Eswatini, formerly Swaziland, is a landlocked African country positioned between South Africa and Mozambique. As of 2017, it was estimated that almost 60% of Eswatini’s estimated 1.2 million residents lived below the poverty line. Eswatini depends heavily on the economy of South Africa. It derives the bulk of both its imports and exports from this neighboring, middle-income country. Though the lilangeni, Eswatini’s currency, is on par with the South African rand, Eswatini’s economic dependency on the South African economy places it in a weaker trade position. Unemployment, heavy dependence on agriculture despite unpredictable weather, HIV/AIDS and high rates of inequality contribute to Eswatini’s struggle to develop economic independence. An increased focus on fighting poverty in Eswatini is imperative.
Eswatini’s Wealth Gap Problem
Efforts to develop Eswatini’s economy have resulted in a widening gap between the wealthy and the poor; as the portion of wealthy people in Eswatini increases, there is a subsequent increase in the poor population. Moreover, policies for economic development often bypass the poor, contributing to worsening inequality. The policies tend to increase business in urban areas, which does not help much in fighting poverty in Eswatini because far more people in rural areas suffer from poverty than their urban counterparts.

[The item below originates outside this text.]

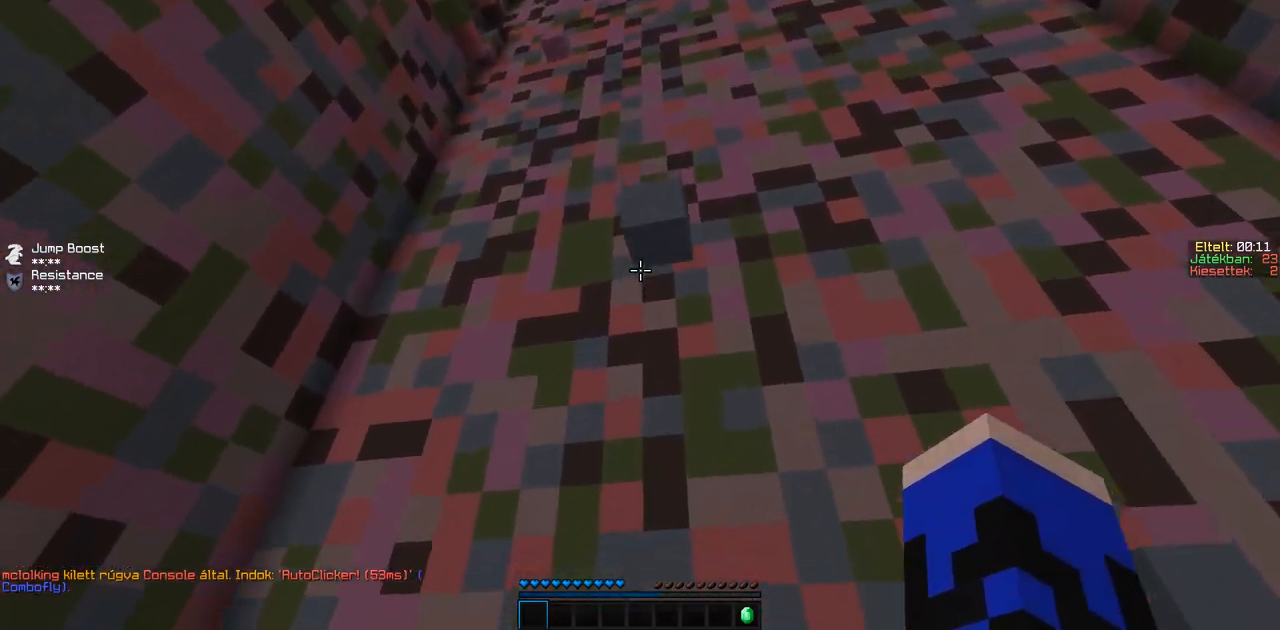
{"keys": ["w"], "events": []}
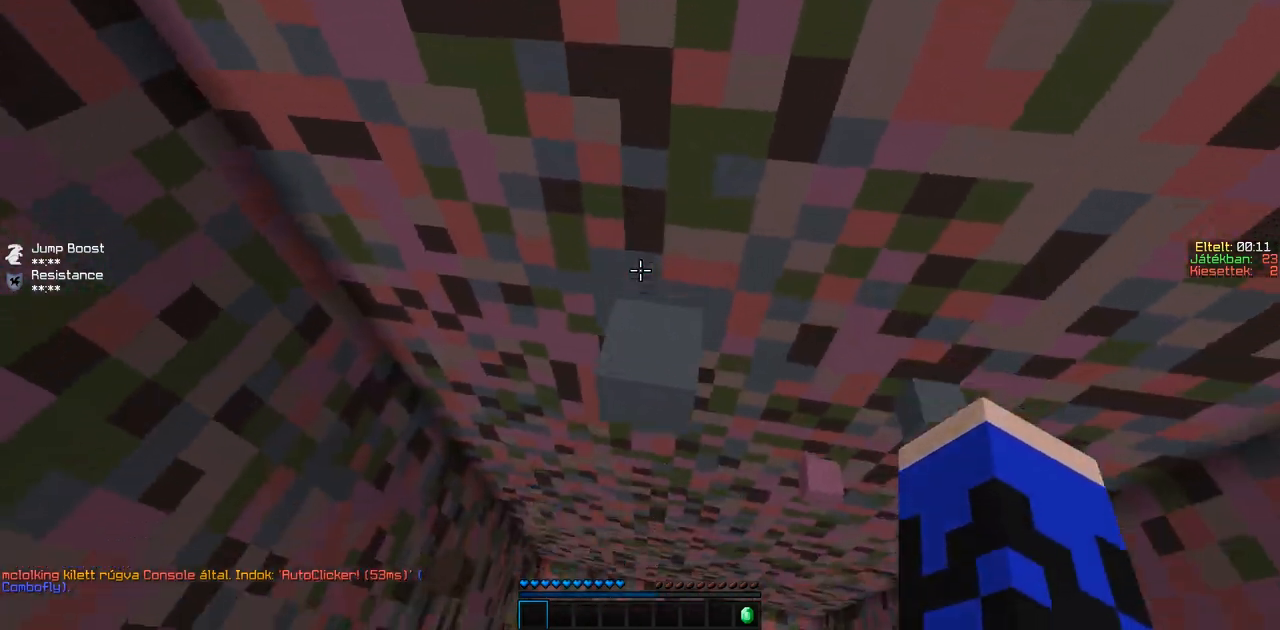
{"keys": ["d", "s"], "events": [[217, "w", "up"], [367, "d", "down"], [367, "s", "down"]]}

The economic insecurity of impoverished people in Eswatini is in large part due to unpredictable weather patterns as the rural economy is highly reliant on agricultural yield. Additionally, a system of land allocation which provides each man with a small plot of land, through a practice called khonta, can contribute to land degradation. Though khonta seems beneficial, often the land becomes overworked and rendered useless in farmers’ desperation to make ends meet. Also, owning a plot of land might discourage farmers from journeying into cities to seek education or other ventures.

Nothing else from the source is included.